Only it didn't. He kept waiting and waiting. The screen saver never came on. A five-foot Sue Pope head remained there, hovering over the Council Chamber, with eyes as large as dinner plates looking down and directly at the EPA officials taking testimony (Howdy Keith Barnett!), all day long, all 10 hours. Sue Pope was the Alpha and Omega of the hearing.

It wasn't a piece of toast or a tree trunk. But through some unexplainable mix-up of electrons, a real true life saint did make an appearance at the EPA hearing. The official minutes won't reflect it, but for the faithful, the sign was clear: Never, never, never, never, never, never, never ever give up.

Under Ms.Pope's gaze, there was a long parade of poignant and moving testimonials, most finding different ways to say "hell no" five minutes at a time.

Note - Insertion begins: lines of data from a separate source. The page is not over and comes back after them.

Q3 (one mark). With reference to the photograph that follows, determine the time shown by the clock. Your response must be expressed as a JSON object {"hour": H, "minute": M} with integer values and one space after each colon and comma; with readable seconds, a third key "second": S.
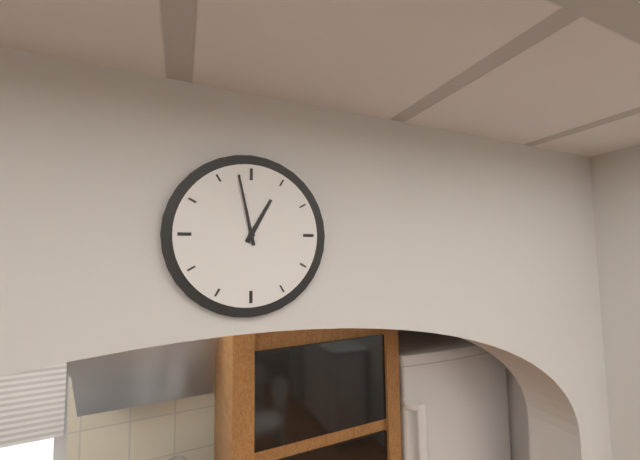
{"hour": 12, "minute": 58}
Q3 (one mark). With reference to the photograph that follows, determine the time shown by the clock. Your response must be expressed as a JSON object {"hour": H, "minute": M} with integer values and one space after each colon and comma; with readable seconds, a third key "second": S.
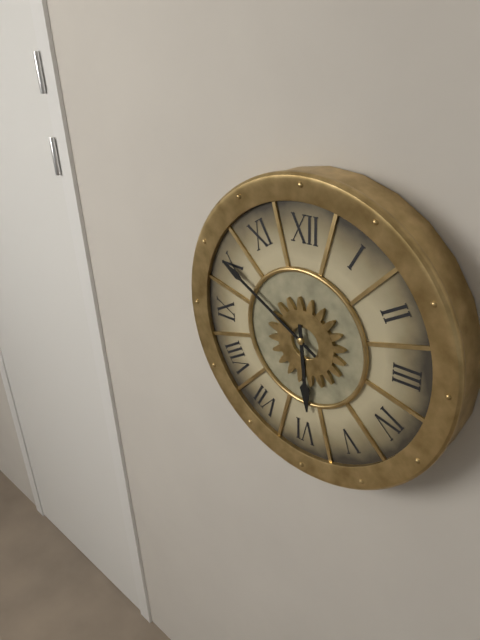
{"hour": 5, "minute": 50}
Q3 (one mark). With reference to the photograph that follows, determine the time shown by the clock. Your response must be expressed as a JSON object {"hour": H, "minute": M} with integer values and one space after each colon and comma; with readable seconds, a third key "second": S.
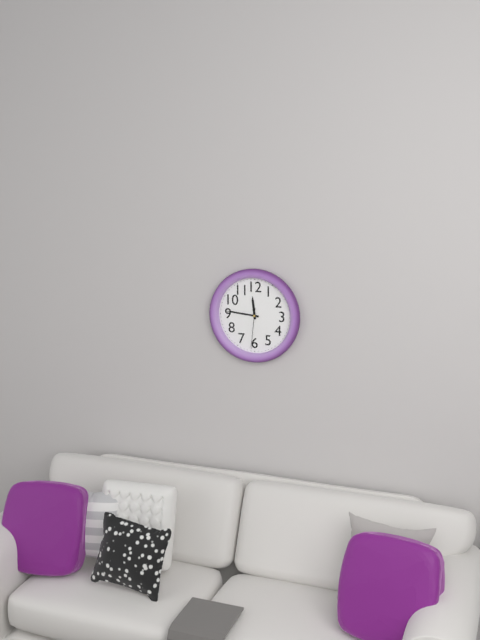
{"hour": 11, "minute": 46}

Clint Forsvall talked about the thousands of tons of Mercury the EPA's proposed delay would dump into the air, and why, as a parent of an autistic child, that was abhorrent to him. Midlothian resident Alexandra Allred spoke about how often she's had to take her son to the emergency room for middle-of-the-night asthma attacks.

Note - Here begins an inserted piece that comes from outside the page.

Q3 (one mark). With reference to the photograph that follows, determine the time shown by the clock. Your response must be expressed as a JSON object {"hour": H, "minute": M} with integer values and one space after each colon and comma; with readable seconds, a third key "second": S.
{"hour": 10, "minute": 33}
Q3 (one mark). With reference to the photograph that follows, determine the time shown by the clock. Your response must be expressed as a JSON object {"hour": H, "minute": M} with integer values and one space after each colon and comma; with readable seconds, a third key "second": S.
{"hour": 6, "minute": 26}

The Galemore family from Chanute, Kansas came and educated everyone on what it's like to live in an isolated cement company town where hazardous waste is still being burned and where there's no independent media, or effective government oversight. Susan Falzone from Hudson, New York came and talked about the 100-year old history of cement plant pollution in that precious river valley. Kemp Burdette from Riverkeepers in North Carolina took on the proposed giant Titan plant. Stephanie Maddin from EarthJustice in DC spoke on behalf of those that couldn't make it to Arlington due to the ridiculous 11-day notice.

Local COPD victim Harriet Irby testified why every little big of air pollution reduction helps her in the daily chore of breathing. Arlington regular thorn-in-the-side-of industry Kim Feil was there with Ben Zene. Retired physician Dr. Robert Portman gave a primer on Particulate Matter pollution. Someone showed up at the last minute after hearing about it only that day to plead for less poisons in the air. It was, she said, important to her.

Most impressive was how so many people that had come to praise EPA in 2009 now came trudging back to try and do their part to keep the rules intact. These are people who know the power of persistence, even when it's in the cause of a rearguard action that shouldn't even be taking place.

Given EPA's transparent intent to steamroll the revisions into law, did we do any good at all? We don't know. But we did our job. EPA tried to make it impossible to get people to come and show their outrage. People, lots of people, came anyway. EPA may still go through with these senseless revisions, but they'll have to do it without a scintilla of public support. We robbed them of that fig leaf.

And we don't know about you, but we're taking the miracle of Our Perpetually-Projected Lady of the Public Hearing as a sign that, although it's highly unlikely that a woman with no technical training, no money, and no political support can, with the help of other similarly-deranged citizens, eventually bring an entire national industry kicking and screaming into the 21st Century…..it can happen.